Memorial Services were held February 23rd at Fort Gibson Baptist Church for Bill Gilliam who was born to Thomas Franklin and Dorothy Louise Gage Gilliam on April 6, 1951 and passed away Feb. 20, 2013 at the age of 61. He was the sixth of what was to become a family of nine children. He had a happy and agreeable personality as a baby that served him well throughout his life. He was borrowed by neighbors and his mother would have to call and say ‘Please bring my baby home,’ but they would delay until they knew his mother would soon be coming after her baby. You always knew to be careful when he asked you to do something. He was a trickster and would work hours on his next prank. His family had one story they couldn’t resist telling on Bill.
He stuck eight pop bottles on his fingers, hopped on his pony and off to the store to sell them. At five cents each he was going to have forty cents, and that meant several candy bars and a bottle of pop. When he got to Perkins Corner a mile away his fingers had swollen and the bottles had to be broken off.
Bill was saved at Crescent Valley Baptist Church at a young age. When Pastor Fred Riser asked him questions like “Are you going to grow up and be a preacher like your grandfather?” Bill shook his head ‘yes’ with a wide grin on his face. By the time the questions were over and Bill stopped shaking his head yes, his smile was from ear to ear, and the church members were in an uproar clapping and praising God. It was a glorious time that many remember to this day.
Bill graduated from Fort Gibson High School and Northeastern State University at Tahlequah with a Bachelor of Science Degree and Secondary Education.
When Bill was about twelve he began to show an interest in guitar. It soon became obvious that not only was his talent in playing a guitar but he could play any instrument. His brother in-law, Charles Dause once remarked while others were struggling to learn chords, Bill took off playing like a professional. He began his career playing music locally with friends Bobby Lee Carden, Maurice Willis, Ginger Dunn, Kenny Hale, George Guinn and many others we know we’ve failed to mention. Bill with some of his friends began to travel all over the US and Hawaii playing with many well known musicians. He finally settled down with his own place called
“Mine and Yours” in Bay Town, TX where he played with his friend Steve Shirey. He returned home to the family Cherokee allotment in 1987 and began playing when he could with his old friends. Bill was a talented wood artist and flint knapper. He liked to make bow and arrows, flutes and pipes. An avid sportsman he loved the outdoors and when he retired from Fort James he spent many hours working on his tractor. He often said “anything off of his tractor was work!”

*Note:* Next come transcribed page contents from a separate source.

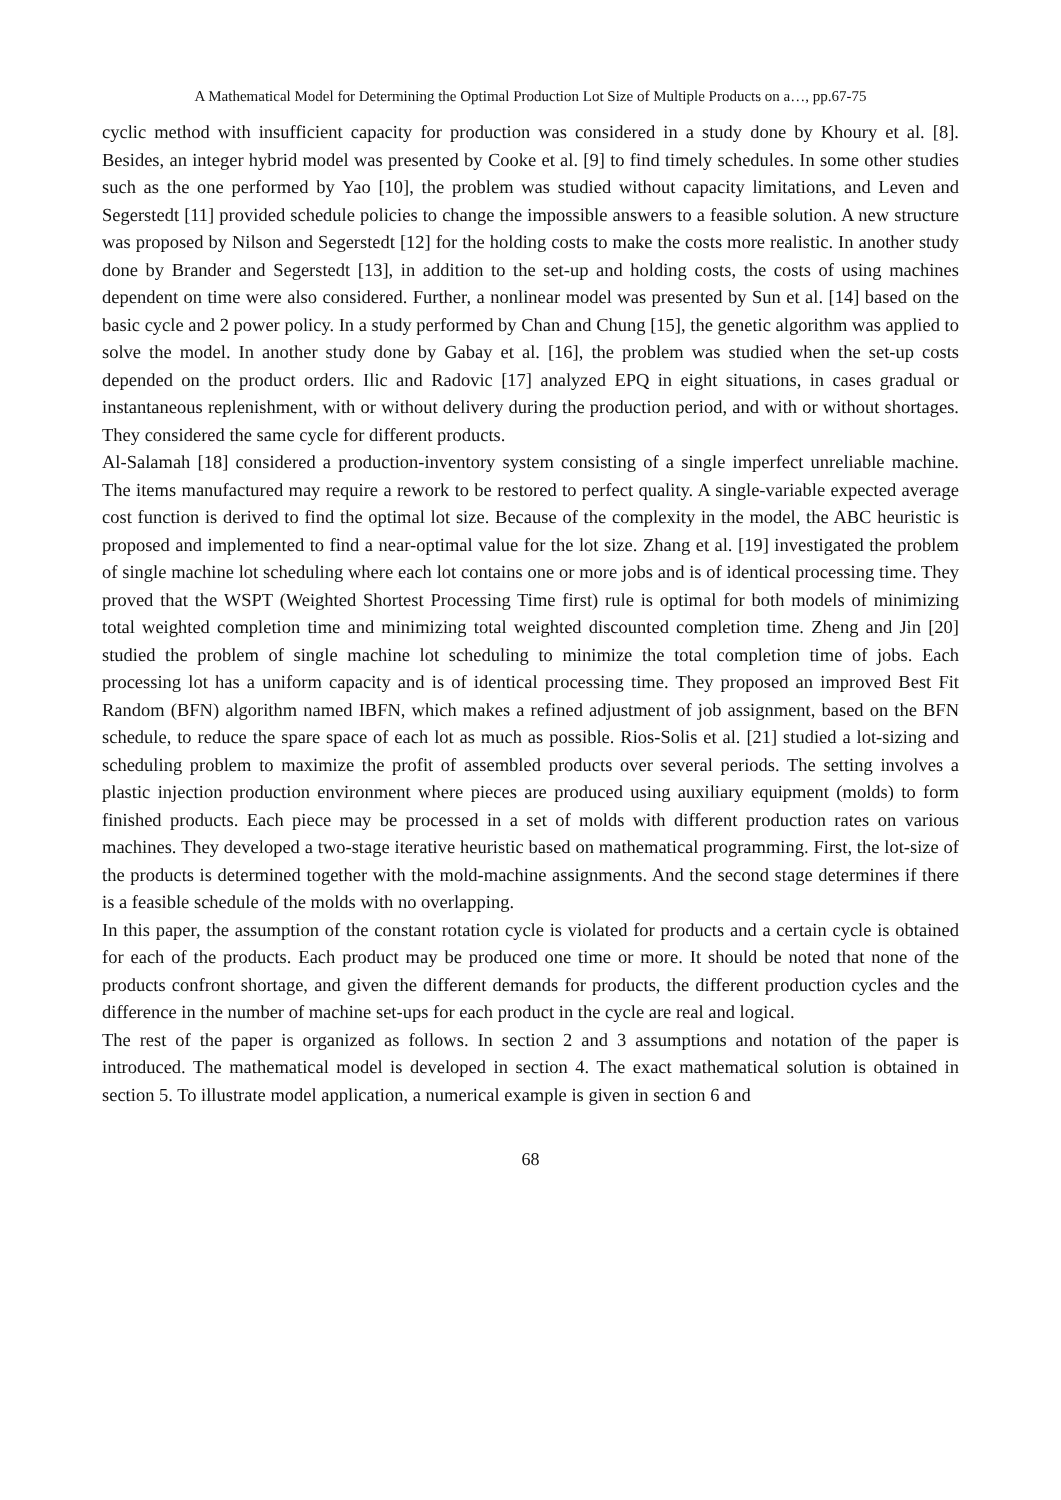A Mathematical Model for Determining the Optimal Production Lot Size of Multiple Products on a…, pp.67-75
cyclic method with insufficient capacity for production was considered in a study done by Khoury et al. [8]. Besides, an integer hybrid model was presented by Cooke et al. [9] to find timely schedules. In some other studies such as the one performed by Yao [10], the problem was studied without capacity limitations, and Leven and Segerstedt [11] provided schedule policies to change the impossible answers to a feasible solution. A new structure was proposed by Nilson and Segerstedt [12] for the holding costs to make the costs more realistic. In another study done by Brander and Segerstedt [13], in addition to the set-up and holding costs, the costs of using machines dependent on time were also considered. Further, a nonlinear model was presented by Sun et al. [14] based on the basic cycle and 2 power policy. In a study performed by Chan and Chung [15], the genetic algorithm was applied to solve the model. In another study done by Gabay et al. [16], the problem was studied when the set-up costs depended on the product orders. Ilic and Radovic [17] analyzed EPQ in eight situations, in cases gradual or instantaneous replenishment, with or without delivery during the production period, and with or without shortages. They considered the same cycle for different products.
Al-Salamah [18] considered a production-inventory system consisting of a single imperfect unreliable machine. The items manufactured may require a rework to be restored to perfect quality. A single-variable expected average cost function is derived to find the optimal lot size. Because of the complexity in the model, the ABC heuristic is proposed and implemented to find a near-optimal value for the lot size. Zhang et al. [19] investigated the problem of single machine lot scheduling where each lot contains one or more jobs and is of identical processing time. They proved that the WSPT (Weighted Shortest Processing Time first) rule is optimal for both models of minimizing total weighted completion time and minimizing total weighted discounted completion time. Zheng and Jin [20] studied the problem of single machine lot scheduling to minimize the total completion time of jobs. Each processing lot has a uniform capacity and is of identical processing time. They proposed an improved Best Fit Random (BFN) algorithm named IBFN, which makes a refined adjustment of job assignment, based on the BFN schedule, to reduce the spare space of each lot as much as possible. Rios-Solis et al. [21] studied a lot-sizing and scheduling problem to maximize the profit of assembled products over several periods. The setting involves a plastic injection production environment where pieces are produced using auxiliary equipment (molds) to form finished products. Each piece may be processed in a set of molds with different production rates on various machines. They developed a two-stage iterative heuristic based on mathematical programming. First, the lot-size of the products is determined together with the mold-machine assignments. And the second stage determines if there is a feasible schedule of the molds with no overlapping.
In this paper, the assumption of the constant rotation cycle is violated for products and a certain cycle is obtained for each of the products. Each product may be produced one time or more. It should be noted that none of the products confront shortage, and given the different demands for products, the different production cycles and the difference in the number of machine set-ups for each product in the cycle are real and logical.
The rest of the paper is organized as follows. In section 2 and 3 assumptions and notation of the paper is introduced. The mathematical model is developed in section 4. The exact mathematical solution is obtained in section 5. To illustrate model application, a numerical example is given in section 6 and
68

He married Diane Wingate in 1987 and two lovely children were born from this union, Cody who lives at Coldsprings Texas and Carleigh who lives in Muskogee, Oklahoma.
Left to cherish his memory and tender heart are his children, Andy Goad his companion of 14 years, his mother Dorothy Gilliam of Fort Gibson, six sisters and their husbands. Peggy and Bob McClellan, Frankie Sue Gilliam, Linda and Dave Norfolk, Donna Lenon, June and Art Box, Pat and Gary Stewart. One brother and his wife, Ronnie and Linda Sue Gilliam. Also many dear nieces and nephews, cousins and friends.
He was preceded in death by his father, Thomas Franklin Gilliam, his sister Barbara Dause, two nephews, Scott and Jeff Gibbons. His grandparents the Reverend Lloyd and Sarah Gilliam and William and Sena Ann Gage.
Going home services were led by Brother Danny Gandara pastor First Baptist Church of Fort Gibson, and Bill’s friend Steve Shirey who is now an evangelist. Music was provided by Steve and Butch Cook.
Pallbearers were Andrew Mason, Fred Kiddie, Mike Dause, Mark Gibbons, Roger Coombes and Steve Shirey. Honorary Pallbearers were Bobby Lee Carden, Kenny Hale, Ronnie Gilliam, John Marsden, and Gary Stewart.
Burial services led by Butch Cook were held at Starnes Cemetery five miles east of Fort Gibson.